--- Provided records Enclosed Below ---

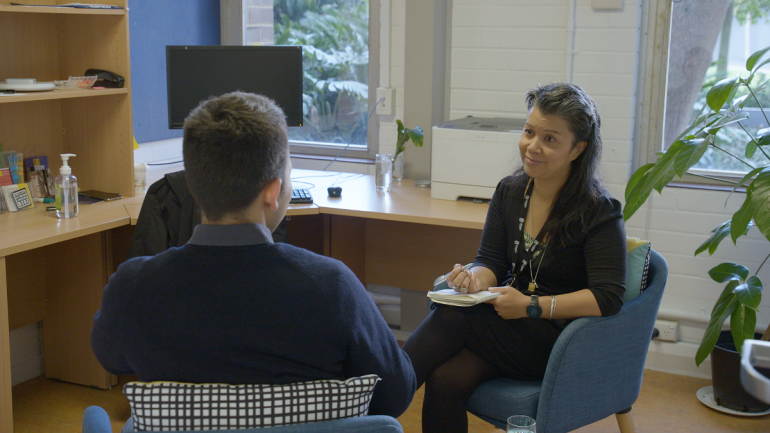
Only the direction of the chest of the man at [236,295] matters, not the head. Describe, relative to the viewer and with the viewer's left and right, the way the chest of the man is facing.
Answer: facing away from the viewer

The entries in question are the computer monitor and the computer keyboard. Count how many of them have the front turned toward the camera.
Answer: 2

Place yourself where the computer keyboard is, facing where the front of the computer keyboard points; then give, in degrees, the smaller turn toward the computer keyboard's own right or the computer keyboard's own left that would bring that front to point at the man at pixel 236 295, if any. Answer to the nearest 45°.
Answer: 0° — it already faces them

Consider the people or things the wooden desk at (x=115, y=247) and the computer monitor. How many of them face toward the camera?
2

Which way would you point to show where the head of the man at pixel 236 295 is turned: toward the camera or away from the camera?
away from the camera

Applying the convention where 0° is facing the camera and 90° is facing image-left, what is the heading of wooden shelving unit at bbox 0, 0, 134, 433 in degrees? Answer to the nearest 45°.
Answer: approximately 315°

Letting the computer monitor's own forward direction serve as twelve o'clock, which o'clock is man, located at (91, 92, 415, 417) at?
The man is roughly at 12 o'clock from the computer monitor.

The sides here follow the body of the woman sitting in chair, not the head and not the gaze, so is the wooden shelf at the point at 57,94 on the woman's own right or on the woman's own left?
on the woman's own right
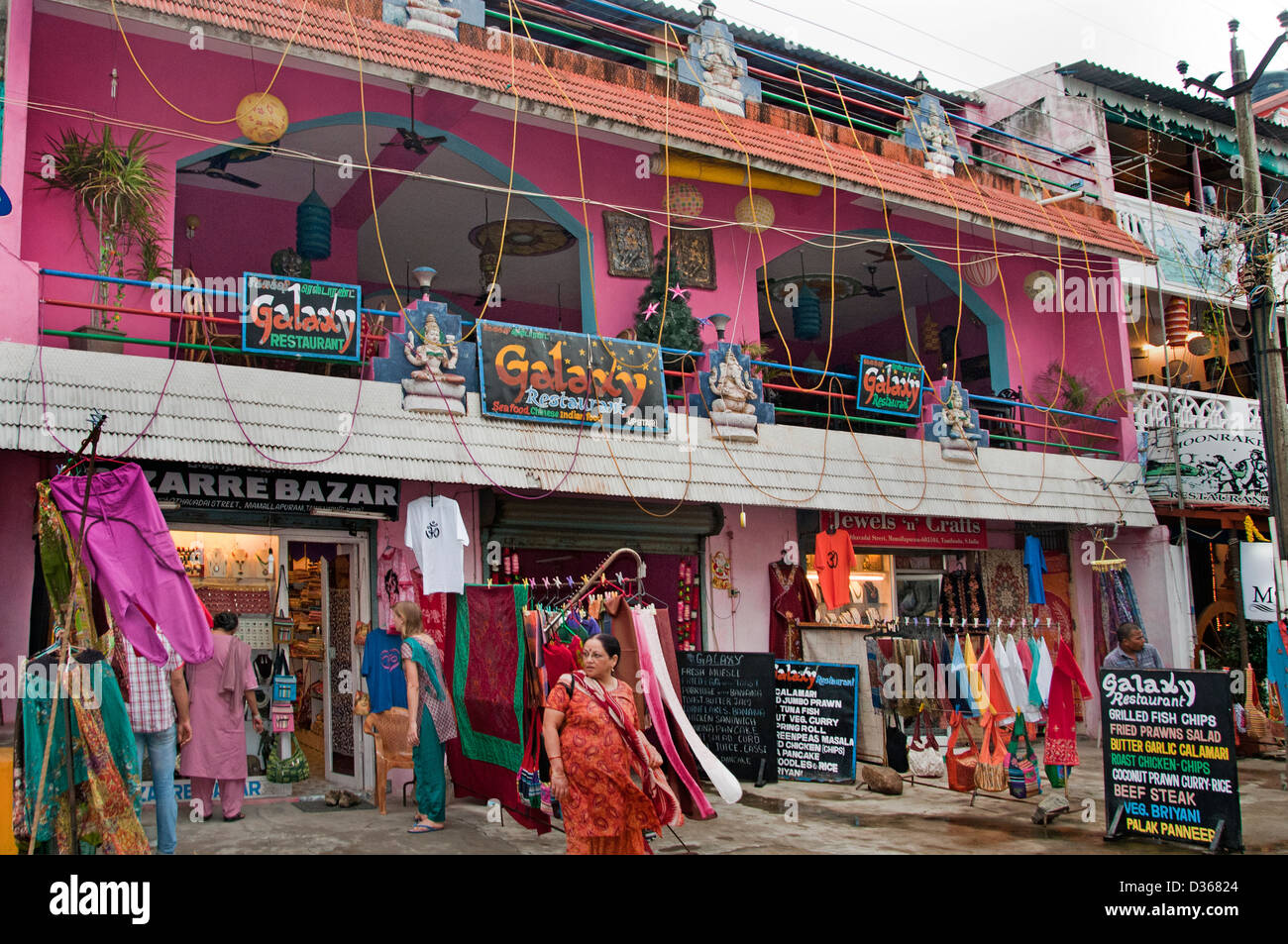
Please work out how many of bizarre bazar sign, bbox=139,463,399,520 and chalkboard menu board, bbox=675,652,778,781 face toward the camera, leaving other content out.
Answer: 2

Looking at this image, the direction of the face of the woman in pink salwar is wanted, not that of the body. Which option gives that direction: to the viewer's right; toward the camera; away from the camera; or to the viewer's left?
away from the camera

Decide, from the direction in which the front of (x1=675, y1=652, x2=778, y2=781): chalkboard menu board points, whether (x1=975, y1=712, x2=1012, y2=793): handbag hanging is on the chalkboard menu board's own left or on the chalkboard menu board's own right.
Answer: on the chalkboard menu board's own left

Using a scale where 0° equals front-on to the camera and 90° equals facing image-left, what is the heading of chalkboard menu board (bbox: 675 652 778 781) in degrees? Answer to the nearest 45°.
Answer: approximately 0°

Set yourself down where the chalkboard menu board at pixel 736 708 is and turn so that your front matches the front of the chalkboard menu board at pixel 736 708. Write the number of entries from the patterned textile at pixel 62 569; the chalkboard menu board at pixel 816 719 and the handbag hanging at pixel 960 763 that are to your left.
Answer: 2

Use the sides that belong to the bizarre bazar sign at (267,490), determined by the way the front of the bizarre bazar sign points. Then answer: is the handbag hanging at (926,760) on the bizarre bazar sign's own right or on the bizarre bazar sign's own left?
on the bizarre bazar sign's own left

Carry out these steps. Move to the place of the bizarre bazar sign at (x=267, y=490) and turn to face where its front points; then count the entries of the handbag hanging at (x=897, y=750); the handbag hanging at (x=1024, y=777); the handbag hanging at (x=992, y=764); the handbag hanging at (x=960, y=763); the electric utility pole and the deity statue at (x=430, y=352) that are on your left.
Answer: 6

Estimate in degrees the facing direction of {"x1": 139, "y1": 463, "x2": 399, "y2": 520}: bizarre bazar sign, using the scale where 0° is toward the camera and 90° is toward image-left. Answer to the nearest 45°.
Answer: approximately 0°

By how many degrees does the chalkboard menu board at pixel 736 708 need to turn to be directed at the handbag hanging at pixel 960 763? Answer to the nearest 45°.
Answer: approximately 90° to its left
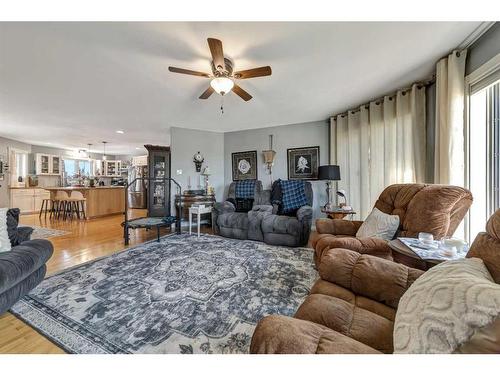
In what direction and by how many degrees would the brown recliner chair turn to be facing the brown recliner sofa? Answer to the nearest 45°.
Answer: approximately 45° to its left

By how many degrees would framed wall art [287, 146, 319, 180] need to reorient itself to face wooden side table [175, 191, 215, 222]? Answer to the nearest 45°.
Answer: approximately 90° to its right

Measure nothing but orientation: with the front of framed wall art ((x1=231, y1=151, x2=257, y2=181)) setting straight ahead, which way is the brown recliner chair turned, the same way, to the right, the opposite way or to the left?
to the right

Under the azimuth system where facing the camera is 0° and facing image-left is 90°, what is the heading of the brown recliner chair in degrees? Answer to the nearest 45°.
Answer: approximately 45°

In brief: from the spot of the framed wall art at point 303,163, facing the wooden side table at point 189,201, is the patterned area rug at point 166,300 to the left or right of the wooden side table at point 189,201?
left

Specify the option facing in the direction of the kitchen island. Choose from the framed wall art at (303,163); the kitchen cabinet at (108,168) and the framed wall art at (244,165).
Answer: the kitchen cabinet

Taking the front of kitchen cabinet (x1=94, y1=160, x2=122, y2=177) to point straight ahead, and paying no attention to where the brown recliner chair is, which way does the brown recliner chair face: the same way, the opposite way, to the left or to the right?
to the right
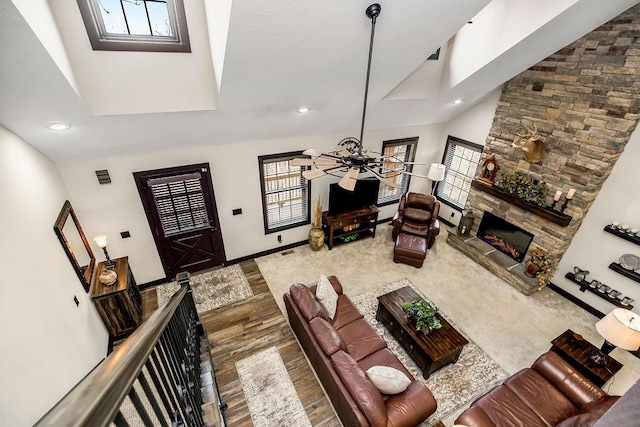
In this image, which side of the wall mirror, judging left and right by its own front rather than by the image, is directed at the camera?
right

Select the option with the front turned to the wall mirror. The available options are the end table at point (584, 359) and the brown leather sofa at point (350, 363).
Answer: the end table

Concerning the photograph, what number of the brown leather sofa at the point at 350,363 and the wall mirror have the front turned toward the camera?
0

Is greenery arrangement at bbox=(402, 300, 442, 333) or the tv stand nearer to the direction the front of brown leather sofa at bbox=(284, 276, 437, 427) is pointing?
the greenery arrangement

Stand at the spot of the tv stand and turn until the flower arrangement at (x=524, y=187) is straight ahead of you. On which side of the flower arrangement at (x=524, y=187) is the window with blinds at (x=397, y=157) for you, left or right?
left

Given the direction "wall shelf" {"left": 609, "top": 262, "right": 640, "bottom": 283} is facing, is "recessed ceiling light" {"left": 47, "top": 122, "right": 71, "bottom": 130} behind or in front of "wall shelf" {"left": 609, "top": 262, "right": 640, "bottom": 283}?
in front

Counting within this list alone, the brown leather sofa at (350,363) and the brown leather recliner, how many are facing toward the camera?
1

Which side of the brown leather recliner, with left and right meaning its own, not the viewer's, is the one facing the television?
right

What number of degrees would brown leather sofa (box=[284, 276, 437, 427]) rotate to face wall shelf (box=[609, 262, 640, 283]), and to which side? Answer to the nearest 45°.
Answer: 0° — it already faces it
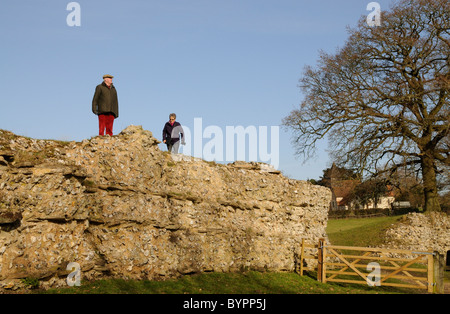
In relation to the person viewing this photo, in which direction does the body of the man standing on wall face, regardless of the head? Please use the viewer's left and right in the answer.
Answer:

--- End of Enclosed Provided records ---

Directions for this task. Transcribe the records above exactly, leaving out every picture.

Result.
Only the direction of the chest of the man at [236,295] matters, not the head. Describe, relative to the viewer and with the viewer's left and right, the way the chest of the man is facing.
Answer: facing away from the viewer

The entries in question are the computer monitor and the computer keyboard. Count how many of them have the front turned toward the camera.
Answer: 2

Place yourself where the computer keyboard is, facing where the front of the computer keyboard points; then give, in degrees, the smaller turn toward the computer keyboard's own right or the computer keyboard's own left that would bring that front to point at the man at pixel 236 295, if any. Answer to the nearest 45°.
Answer: 0° — it already faces them

Consider the people or things the wooden desk at (x=115, y=247) and the computer monitor. How many of them face toward the camera?
2

Which way would you point to show where the head of the man at pixel 236 295 is turned: toward the camera or away from the camera?
away from the camera

Applying the convention where 0° is facing the camera and 90° is facing image-left, what is the heading of wooden shelving unit at bbox 0, 0, 134, 433 in degrees? Answer to the nearest 45°.
Answer: approximately 315°

Letting the computer monitor's own forward direction serve as twelve o'clock, which o'clock is man, located at (91, 92, 415, 417) at?
The man is roughly at 12 o'clock from the computer monitor.

The sides here follow the body of the woman sitting in chair, not the head and not the gaze, so is the wooden shelf at the point at 57,94 on the woman's own right or on the woman's own left?
on the woman's own right
Please work out how many of bizarre bazar sign, bbox=139,463,399,520 and chalkboard menu board, bbox=675,652,778,781 face toward the camera, leaving other content out.
Answer: 2

Looking at this image, the direction of the face of the woman in pink salwar is wanted, not that of the body. Which option gives that direction: to the viewer's right; toward the camera; away from the camera; or to the viewer's left?
away from the camera

Decide, from the direction in which the front of (x1=675, y1=652, x2=778, y2=781): chalkboard menu board points, whether (x1=975, y1=712, x2=1012, y2=793): handbag hanging is on the chalkboard menu board's own left or on the chalkboard menu board's own right.
Answer: on the chalkboard menu board's own left

Using a scale where 0° equals front-on to the camera and 90° equals facing image-left, what is the heading of chalkboard menu board (bbox: 675 652 778 781) in degrees? Answer to the nearest 45°.
Answer: approximately 0°

Set yourself down where the chalkboard menu board at pixel 736 708 is and turn so that your front matches the front of the chalkboard menu board at pixel 736 708. Write the number of entries from the patterned textile at pixel 62 569; the chalkboard menu board at pixel 816 719 and the handbag hanging at pixel 960 763 that are to your left.
Answer: 2

Use the sides that belong to the bizarre bazar sign at (267,490), determined by the way the front of the bizarre bazar sign points. Then answer: is the handbag hanging at (926,760) on the bizarre bazar sign's own right or on the bizarre bazar sign's own left?
on the bizarre bazar sign's own left

Carry out these steps. Move to the place of the bizarre bazar sign at (x=267, y=490) and turn to face where its front points; then count the entries of the handbag hanging at (x=897, y=750); the handbag hanging at (x=1024, y=777); the handbag hanging at (x=992, y=764); the handbag hanging at (x=960, y=763); the electric utility pole and the deity statue at (x=430, y=352) that are on your left.
Answer: 6

Estimate in degrees the facing direction of {"x1": 139, "y1": 463, "x2": 399, "y2": 520}: bizarre bazar sign, using the scale where 0° is toward the camera and 90° is toward image-left. Answer to the nearest 45°.
Answer: approximately 0°

By how many degrees does the chalkboard menu board at pixel 736 708 need to turn to be directed at the handbag hanging at pixel 960 763? Answer to the nearest 45°.
Answer: approximately 90° to its left
In what direction and by how many degrees would the brown recliner chair turn to be facing the brown recliner sofa? Answer to the nearest 45°.
Answer: approximately 45° to its left

By how many degrees would framed wall art [287, 146, 319, 180] need to reorient itself to face wooden side table [175, 191, 215, 222]? Answer to the nearest 45°.
Answer: approximately 90° to its right

Measure nothing but orientation: with the front of framed wall art ((x1=231, y1=151, x2=257, y2=181)) setting straight ahead, which way is the brown recliner chair turned, the same way, to the right, the opposite way or to the left?
to the right

Under the azimuth system where facing the camera is 0° and facing image-left is 90°, what is the heading of the brown recliner chair in degrees? Answer to the nearest 45°.
Answer: approximately 45°

In brief: from the spot of the framed wall art at point 303,163, facing the wooden side table at point 189,201, is the patterned area rug at point 166,300 to the left or right of the wooden side table at point 189,201?
left

Specify the option facing in the direction of the kitchen island. Choose from the framed wall art at (303,163); the kitchen cabinet at (108,168) and the framed wall art at (244,165).
Answer: the kitchen cabinet

Taking the front of kitchen cabinet (x1=94, y1=160, x2=122, y2=177) to point straight ahead, and paying no attention to where the brown recliner chair is, which way does the brown recliner chair face: the same way, the opposite way, to the left or to the right?
to the right
In this image, which side of the wall mirror, judging left and right by its own front rather than by the image, is directed at the camera?
right

Select the option with the front turned to the wall mirror. The available options are the end table at point (584, 359) and the brown leather sofa at point (350, 363).
Answer: the end table

Concerning the photograph, what number of the brown leather sofa at the point at 350,363 and the wall mirror have the front turned toward the camera?
0

Is greenery arrangement at bbox=(402, 300, 442, 333) or the tv stand nearer to the direction the front of brown leather sofa at bbox=(284, 276, 437, 427) is pointing?
the greenery arrangement

Stand at the spot of the tv stand and turn until the flower arrangement at (x=524, y=187) is straight ahead of you. On which side of the flower arrangement at (x=524, y=187) is the window with blinds at (x=397, y=157) for you, left or right?
left

Given the direction "wall shelf" {"left": 609, "top": 262, "right": 640, "bottom": 283} is facing, is "recessed ceiling light" {"left": 47, "top": 122, "right": 71, "bottom": 130} behind or in front of "wall shelf" {"left": 609, "top": 262, "right": 640, "bottom": 283}?
in front

Counting within this list alone, the brown leather sofa at (350,363) and the brown leather recliner, how many are facing toward the camera?
1

Which side of the brown leather recliner, with left and right meaning its own, not the viewer's, is the one facing the television?
right

What number of degrees would brown leather sofa (box=[284, 276, 437, 427]) rotate to face wall shelf (box=[609, 262, 640, 283]), and to which side? Answer to the nearest 45°.
Answer: 0° — it already faces it
In relation to the person viewing this photo, in which direction does the body of the man standing on wall face, regardless of the head? Please use the viewer's left and right in the answer.
Answer:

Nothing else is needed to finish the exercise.